Indonesia Harus Perbaiki Masalah Non-Tarrif Barriers – Fithra Faisal Hastiadi, Ph.D

Share

Selain persoalan tarif, Amerika Serikat juga menyoroti 16 poin non-tariff barriers (NTBs) dari Indonesia, termasuk birokrasi yang tidak efisien, korupsi, perizinan impor yang rumit, dan kebijakan Tingkat Komponen Dalam Negeri (TKDN) yang terlalu tinggi.

Hambatan-hambatan ini membuat produk Indonesia jadi kurang kompetitif di pasar global, karena biaya produksi menjadi lebih tinggi.

Dalam hal ini, pengurangan TKDN menjadi salah satu strategi untuk meningkatkan efisiensi dan daya saing industri Indonesia.

Indonesia harus memperbaiki masalah hambatan non-tarif (Non-Tariff Barriers/NTB) untuk meningkatkan daya saing industri dalam negeri dan kemudahan akses pasar bagi pelaku bisnis. 

NTB yang kompleks dan sulit diprediksi menghambat perdagangan internasional, terutama untuk negara berkembang seperti Indonesia. 

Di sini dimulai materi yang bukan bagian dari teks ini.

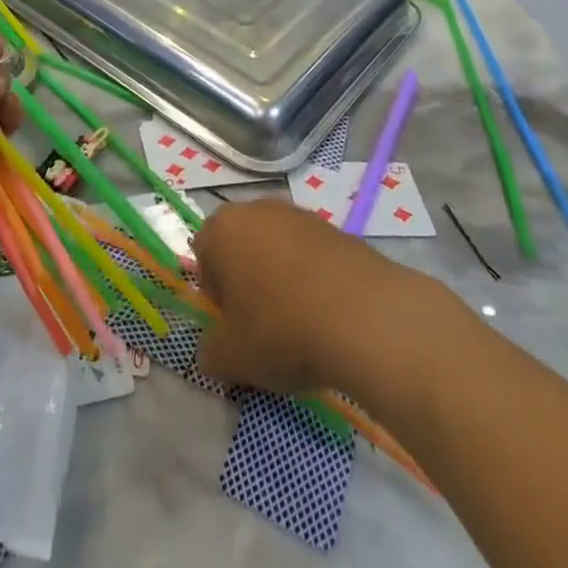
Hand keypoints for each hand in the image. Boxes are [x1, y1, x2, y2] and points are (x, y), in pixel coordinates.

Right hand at [193, 200, 408, 396]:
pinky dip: (313, 277)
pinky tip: (327, 313)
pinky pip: (310, 253)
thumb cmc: (282, 329)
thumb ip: (210, 353)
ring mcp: (298, 214)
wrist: (363, 315)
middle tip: (262, 323)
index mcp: (222, 229)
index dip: (215, 293)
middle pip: (241, 245)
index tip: (233, 324)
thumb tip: (210, 353)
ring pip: (276, 247)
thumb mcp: (233, 357)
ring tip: (299, 321)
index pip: (203, 254)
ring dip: (280, 276)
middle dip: (246, 279)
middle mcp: (256, 209)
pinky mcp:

Penyederhanaan regulasi, transparansi, dan konsistensi dalam penerapan NTB sangat penting untuk mendukung pertumbuhan ekonomi dan melindungi industri nasional. 

Lebih Transparan
Fithra juga mengungkapkan kritik terhadap kebijakan kuota impor, yang dalam ekonomi internasional dianggap memicu
rent-seeking behavior yang sering kali berujung pada korupsi.

Maka, menghapus atau membuat kuota impor lebih transparan dapat membantu memperbaiki perekonomian Indonesia secara signifikan.

Situasi ini dapat dianalogikan dengan Perjanjian Hudaibiyah, yang awalnya tampak merugikan, namun akhirnya membawa keuntungan besar.

Fithra menekankan bahwa hubungan perdagangan dan investasi tidak hanya dipengaruhi oleh faktor ekonomi seperti GDP per capita atau jarak geografis,

tetapi juga oleh kedekatan budaya, bahasa, dan komunikasi. Oleh karena itu, Indonesia harus memanfaatkan momen ini untuk mempererat hubungan ekonomi dan meningkatkan kerja sama dengan Amerika Serikat.

“Harapannya kita bisa semakin konvergen dengan Amerika Serikat, saling mengerti, dan semakin mendekatkan hubungan ekonomi, seperti halnya teori gravitasi ekonomi,” katanya.

Meskipun Donald Trump sering dianggap menciptakan kekacauan dalam sistem perdagangan internasional yang berbasis aturan (rule-based),

Fithra melihat bahwa kekacauan tersebut justru bisa saja membuka jalan menuju tatanan ekonomi global yang lebih dinamis dan tidak hegemonik.

Menurutnya, selama ini World Trade Organization (WTO) hanya memihak negara-negara besar dan tidak memberi banyak peluang bagi negara berkembang.

Dengan melemahnya peran WTO dan munculnya pendekatan bilateral Trump menjadi dinamika baru yang membuka peluang bagi negara seperti Indonesia untuk ikut menjadi kekuatan ekonomi dunia.

Fithra Faisal Hastiadi, Ph.D sendiri berhasil menyelesaikan S1 di Universitas Indonesia, S2 di Keio University, dan S3 di Waseda University, Jepang.

Berkarier sebagai dosen Universitas Indonesia (UI sejak 2005 dengan keahlian di bidang Ekonomi Internasional, Kebijakan Perdagangan, dan Pembangunan Ekonomi. Menjadi penasihat ekonomi di beberapa perusahaan.